The General Services Administration this week took action which it hopes will eventually blunt the determined community opposition that has held up construction of the Kennedy Library for almost ten years.

Dan H. Fenn '44, director of the library, asked GSA officials in Washington whether the library could make in-lieu-of-tax payments to Cambridge. The provisional answer: Not without a special congressional act.

Fenn persisted, however, and has asked the GSA to reopen the examination and expand it to consider whether the library can make payments from the museum's admission and sales desk revenues.

If the GSA finds the power to disburse in-lieu payments, Fenn's bargaining position with Cambridge will be greatly strengthened.

An approval would give him the ability to offer the city cold cash as compensation for the possible environmental problems connected to the library.

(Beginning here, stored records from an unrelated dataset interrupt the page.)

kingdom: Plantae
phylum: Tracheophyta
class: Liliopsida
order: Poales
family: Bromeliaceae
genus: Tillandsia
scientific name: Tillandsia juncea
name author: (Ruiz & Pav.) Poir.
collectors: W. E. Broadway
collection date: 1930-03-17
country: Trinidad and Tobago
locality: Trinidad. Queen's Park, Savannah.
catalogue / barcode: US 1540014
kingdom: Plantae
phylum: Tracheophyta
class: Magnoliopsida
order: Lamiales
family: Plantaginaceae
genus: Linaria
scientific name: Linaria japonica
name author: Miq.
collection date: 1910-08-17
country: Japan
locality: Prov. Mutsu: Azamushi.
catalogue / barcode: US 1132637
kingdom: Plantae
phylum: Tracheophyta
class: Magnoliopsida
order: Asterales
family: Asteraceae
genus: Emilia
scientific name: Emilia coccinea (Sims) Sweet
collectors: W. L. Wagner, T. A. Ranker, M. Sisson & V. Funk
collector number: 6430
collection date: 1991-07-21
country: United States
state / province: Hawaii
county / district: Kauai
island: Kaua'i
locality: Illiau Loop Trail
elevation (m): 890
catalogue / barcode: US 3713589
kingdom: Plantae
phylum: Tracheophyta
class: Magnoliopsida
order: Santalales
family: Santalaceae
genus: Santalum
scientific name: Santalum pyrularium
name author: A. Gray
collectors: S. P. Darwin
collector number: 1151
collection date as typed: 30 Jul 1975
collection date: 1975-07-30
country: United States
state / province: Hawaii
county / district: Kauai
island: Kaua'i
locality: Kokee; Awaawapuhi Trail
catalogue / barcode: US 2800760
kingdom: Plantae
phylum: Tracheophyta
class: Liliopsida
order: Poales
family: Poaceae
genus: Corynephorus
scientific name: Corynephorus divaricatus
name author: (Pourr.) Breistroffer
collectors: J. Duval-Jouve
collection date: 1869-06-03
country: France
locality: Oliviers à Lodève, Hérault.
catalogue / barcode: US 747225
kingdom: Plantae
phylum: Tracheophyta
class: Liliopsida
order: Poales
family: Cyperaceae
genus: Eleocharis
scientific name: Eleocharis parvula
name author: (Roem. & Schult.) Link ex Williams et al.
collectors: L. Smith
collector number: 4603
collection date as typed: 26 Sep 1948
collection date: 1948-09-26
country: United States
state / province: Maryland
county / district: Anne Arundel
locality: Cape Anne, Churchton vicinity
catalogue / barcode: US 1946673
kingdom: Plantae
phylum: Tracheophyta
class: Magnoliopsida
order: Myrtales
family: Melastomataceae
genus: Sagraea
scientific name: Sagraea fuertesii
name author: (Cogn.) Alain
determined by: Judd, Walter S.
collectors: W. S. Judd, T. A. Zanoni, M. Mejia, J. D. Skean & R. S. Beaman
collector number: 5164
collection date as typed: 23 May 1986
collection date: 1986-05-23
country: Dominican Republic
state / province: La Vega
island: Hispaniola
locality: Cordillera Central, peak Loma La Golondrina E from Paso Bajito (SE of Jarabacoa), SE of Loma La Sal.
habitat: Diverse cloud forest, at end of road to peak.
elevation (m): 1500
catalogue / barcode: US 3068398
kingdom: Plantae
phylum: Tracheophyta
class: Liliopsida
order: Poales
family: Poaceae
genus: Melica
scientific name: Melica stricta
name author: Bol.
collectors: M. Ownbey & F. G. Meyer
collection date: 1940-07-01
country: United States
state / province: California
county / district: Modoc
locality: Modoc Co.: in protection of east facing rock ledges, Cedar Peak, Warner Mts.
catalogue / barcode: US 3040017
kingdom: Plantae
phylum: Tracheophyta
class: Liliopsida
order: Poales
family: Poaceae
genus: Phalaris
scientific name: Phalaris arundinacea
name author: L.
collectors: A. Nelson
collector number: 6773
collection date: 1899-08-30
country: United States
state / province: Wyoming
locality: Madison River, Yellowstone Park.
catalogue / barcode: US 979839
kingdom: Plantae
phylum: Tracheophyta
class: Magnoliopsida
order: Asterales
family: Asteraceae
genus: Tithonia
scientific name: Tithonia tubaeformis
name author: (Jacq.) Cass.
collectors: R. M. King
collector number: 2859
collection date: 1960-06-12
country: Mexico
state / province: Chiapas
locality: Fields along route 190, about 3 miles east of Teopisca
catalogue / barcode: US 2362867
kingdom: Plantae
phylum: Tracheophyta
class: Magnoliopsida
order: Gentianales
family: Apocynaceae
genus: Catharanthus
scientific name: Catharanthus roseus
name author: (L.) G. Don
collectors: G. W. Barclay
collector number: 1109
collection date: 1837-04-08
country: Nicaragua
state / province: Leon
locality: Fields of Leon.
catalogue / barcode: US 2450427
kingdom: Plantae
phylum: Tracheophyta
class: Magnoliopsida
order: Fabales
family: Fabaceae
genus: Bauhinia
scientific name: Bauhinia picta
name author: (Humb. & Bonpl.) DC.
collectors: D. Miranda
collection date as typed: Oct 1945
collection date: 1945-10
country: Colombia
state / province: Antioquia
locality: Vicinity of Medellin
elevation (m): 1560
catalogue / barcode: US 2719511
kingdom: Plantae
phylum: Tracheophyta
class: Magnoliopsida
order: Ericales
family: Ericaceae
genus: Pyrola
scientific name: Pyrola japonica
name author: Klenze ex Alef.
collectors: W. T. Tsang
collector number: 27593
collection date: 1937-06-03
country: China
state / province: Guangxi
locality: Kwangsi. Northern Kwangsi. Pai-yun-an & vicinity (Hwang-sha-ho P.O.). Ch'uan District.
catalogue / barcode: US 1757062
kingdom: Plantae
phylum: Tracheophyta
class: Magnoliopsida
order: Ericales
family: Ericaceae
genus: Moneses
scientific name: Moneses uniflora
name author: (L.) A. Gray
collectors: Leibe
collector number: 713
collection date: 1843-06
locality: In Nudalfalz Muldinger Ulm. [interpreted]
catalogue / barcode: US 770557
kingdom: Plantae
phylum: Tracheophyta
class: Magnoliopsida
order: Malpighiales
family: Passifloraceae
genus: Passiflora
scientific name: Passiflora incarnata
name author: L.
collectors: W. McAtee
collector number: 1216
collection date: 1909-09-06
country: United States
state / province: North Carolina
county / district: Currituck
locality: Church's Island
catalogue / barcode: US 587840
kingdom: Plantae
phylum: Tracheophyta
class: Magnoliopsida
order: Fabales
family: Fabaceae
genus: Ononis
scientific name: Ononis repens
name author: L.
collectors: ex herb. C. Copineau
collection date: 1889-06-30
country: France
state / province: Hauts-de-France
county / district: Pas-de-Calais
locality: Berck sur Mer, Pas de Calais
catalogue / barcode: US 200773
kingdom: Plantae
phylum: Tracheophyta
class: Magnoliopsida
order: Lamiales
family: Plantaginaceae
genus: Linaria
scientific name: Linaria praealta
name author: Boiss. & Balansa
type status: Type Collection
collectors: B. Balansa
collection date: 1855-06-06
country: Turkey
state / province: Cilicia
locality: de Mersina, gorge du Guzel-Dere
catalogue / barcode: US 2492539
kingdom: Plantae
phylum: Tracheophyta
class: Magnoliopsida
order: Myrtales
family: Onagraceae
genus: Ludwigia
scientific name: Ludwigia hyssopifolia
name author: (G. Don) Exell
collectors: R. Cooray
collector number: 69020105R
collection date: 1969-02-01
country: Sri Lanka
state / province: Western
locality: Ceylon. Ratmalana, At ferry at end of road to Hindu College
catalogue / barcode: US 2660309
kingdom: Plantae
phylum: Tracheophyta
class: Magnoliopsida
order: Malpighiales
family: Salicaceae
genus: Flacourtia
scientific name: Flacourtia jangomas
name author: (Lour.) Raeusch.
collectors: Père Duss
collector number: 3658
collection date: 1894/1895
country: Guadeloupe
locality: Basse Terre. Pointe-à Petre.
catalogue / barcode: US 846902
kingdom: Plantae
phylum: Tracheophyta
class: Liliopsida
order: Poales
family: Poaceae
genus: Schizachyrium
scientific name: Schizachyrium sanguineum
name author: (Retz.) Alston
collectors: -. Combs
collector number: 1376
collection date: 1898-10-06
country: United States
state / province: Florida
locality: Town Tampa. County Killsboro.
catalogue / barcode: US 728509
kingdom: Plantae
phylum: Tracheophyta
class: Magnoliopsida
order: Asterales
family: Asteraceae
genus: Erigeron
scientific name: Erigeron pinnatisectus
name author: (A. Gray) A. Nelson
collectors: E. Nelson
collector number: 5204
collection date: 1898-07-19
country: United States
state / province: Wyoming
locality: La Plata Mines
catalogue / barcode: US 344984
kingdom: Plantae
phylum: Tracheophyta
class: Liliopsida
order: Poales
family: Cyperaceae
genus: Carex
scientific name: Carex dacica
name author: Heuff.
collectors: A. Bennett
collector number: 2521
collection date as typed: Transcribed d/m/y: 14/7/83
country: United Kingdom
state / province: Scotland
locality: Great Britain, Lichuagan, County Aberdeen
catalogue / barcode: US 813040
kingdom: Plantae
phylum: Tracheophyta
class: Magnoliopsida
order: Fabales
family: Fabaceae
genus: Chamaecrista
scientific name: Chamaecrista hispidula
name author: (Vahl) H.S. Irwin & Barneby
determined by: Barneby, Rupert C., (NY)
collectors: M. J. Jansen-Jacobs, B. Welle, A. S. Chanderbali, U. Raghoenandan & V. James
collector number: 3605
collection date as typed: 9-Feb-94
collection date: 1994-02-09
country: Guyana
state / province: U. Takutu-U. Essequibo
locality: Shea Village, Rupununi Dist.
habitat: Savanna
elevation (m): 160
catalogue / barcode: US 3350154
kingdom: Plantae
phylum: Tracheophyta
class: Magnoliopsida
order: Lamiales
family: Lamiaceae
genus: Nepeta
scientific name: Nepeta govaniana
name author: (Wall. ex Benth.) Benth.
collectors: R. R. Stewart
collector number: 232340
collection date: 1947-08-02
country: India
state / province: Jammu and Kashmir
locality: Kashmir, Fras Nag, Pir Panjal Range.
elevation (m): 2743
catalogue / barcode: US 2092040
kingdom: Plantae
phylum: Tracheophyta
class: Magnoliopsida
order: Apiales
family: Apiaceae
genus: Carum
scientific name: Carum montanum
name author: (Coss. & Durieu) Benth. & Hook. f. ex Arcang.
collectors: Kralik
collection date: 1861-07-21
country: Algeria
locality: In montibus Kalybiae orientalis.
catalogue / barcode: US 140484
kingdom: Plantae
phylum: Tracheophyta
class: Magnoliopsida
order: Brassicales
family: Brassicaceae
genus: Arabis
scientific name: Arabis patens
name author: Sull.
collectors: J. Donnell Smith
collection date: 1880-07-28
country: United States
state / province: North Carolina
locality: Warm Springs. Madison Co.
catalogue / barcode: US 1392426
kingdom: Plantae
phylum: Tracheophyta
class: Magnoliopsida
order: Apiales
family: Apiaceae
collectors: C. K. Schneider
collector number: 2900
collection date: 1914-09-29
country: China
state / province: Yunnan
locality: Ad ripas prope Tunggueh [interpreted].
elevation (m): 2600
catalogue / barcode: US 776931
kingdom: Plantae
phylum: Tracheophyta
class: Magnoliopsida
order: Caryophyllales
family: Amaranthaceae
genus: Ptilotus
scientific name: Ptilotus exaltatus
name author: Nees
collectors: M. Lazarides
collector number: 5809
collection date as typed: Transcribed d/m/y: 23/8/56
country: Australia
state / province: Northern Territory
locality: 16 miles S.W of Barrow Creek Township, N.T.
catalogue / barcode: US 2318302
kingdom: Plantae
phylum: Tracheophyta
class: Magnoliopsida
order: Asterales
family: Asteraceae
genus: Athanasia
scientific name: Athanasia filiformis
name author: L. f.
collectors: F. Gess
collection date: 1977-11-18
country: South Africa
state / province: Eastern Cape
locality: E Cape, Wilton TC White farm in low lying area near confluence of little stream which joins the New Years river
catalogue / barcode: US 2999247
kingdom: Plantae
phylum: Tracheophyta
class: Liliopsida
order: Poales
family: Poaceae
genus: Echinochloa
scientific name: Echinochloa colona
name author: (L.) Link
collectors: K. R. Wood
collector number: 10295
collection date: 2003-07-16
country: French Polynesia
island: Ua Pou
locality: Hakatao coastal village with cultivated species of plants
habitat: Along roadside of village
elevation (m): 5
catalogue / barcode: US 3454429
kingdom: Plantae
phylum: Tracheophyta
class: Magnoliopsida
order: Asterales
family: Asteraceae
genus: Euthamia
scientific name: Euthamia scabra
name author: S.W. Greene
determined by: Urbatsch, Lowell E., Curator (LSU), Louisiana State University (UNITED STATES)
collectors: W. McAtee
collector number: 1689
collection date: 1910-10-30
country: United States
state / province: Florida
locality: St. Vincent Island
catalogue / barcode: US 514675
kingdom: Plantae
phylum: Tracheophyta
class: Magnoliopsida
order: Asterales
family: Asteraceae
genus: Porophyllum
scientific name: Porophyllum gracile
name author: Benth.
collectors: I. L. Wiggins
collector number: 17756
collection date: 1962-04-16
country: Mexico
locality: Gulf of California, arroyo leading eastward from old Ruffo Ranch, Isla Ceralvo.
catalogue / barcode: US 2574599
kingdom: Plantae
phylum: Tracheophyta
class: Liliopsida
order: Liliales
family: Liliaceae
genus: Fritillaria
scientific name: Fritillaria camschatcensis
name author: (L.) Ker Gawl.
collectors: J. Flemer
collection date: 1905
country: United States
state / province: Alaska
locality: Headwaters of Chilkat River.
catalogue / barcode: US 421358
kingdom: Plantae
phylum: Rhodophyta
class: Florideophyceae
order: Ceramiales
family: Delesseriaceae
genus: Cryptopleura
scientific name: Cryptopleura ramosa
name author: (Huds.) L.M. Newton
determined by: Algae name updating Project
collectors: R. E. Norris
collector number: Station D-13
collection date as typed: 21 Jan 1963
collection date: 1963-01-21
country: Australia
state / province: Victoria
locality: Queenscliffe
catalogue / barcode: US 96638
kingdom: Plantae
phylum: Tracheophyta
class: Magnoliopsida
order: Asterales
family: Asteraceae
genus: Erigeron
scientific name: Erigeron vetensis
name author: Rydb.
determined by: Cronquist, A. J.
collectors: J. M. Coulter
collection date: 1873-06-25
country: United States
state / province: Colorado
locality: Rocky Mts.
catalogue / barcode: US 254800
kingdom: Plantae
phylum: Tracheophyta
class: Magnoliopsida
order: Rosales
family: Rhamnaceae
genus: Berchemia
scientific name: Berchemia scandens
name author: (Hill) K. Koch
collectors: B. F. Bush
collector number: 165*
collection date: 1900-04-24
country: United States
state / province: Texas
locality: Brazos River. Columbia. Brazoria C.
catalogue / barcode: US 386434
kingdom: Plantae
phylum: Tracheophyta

But Fenn wasn't the only official working this week to get the project moving. The GSA, which will become owner of the library after the Kennedy Corporation completes construction, assisted C.E. Maguire, its newly appointed consultant firm to Harting to prepare an environmental impact statement for the project.

Robert Griffin, a GSA special administrator, visited Cambridge and met with officials from Maguire, the city and Harvard to "open up the relationship" with the new participant in the controversy--Maguire--and the nexus of organizations involved with the project.

The reaction of Cambridge civic groups to the appointment of Maguire has been mild. No one from Oliver Brooks, chairman of the Harvard Square Task Force, to Saundra Graham, the usually provocative city councilwoman, had even heard the firm's name before the GSA announcement.

Brooks said that he, like everyone else, was trying to gather information on Maguire's record and would wait to see what the firm does before making any judgments.

The GSA also released the list of firms who had been competing for the project, including the impressive Arthur D. Little Inc. Griffin commented the selection was made on a purely competitive basis, without consultation with or political maneuvering by the Kennedy Library Corporation.

Preparation of the statement is now underway, and the Kennedy Corporation officials hope the study will give their project a clean bill of health for Cambridge.

Even if the Maguire report doesn't totally blunt the opposition, perhaps in-lieu-of-tax payments can be used to make the library somewhat more acceptable to the community.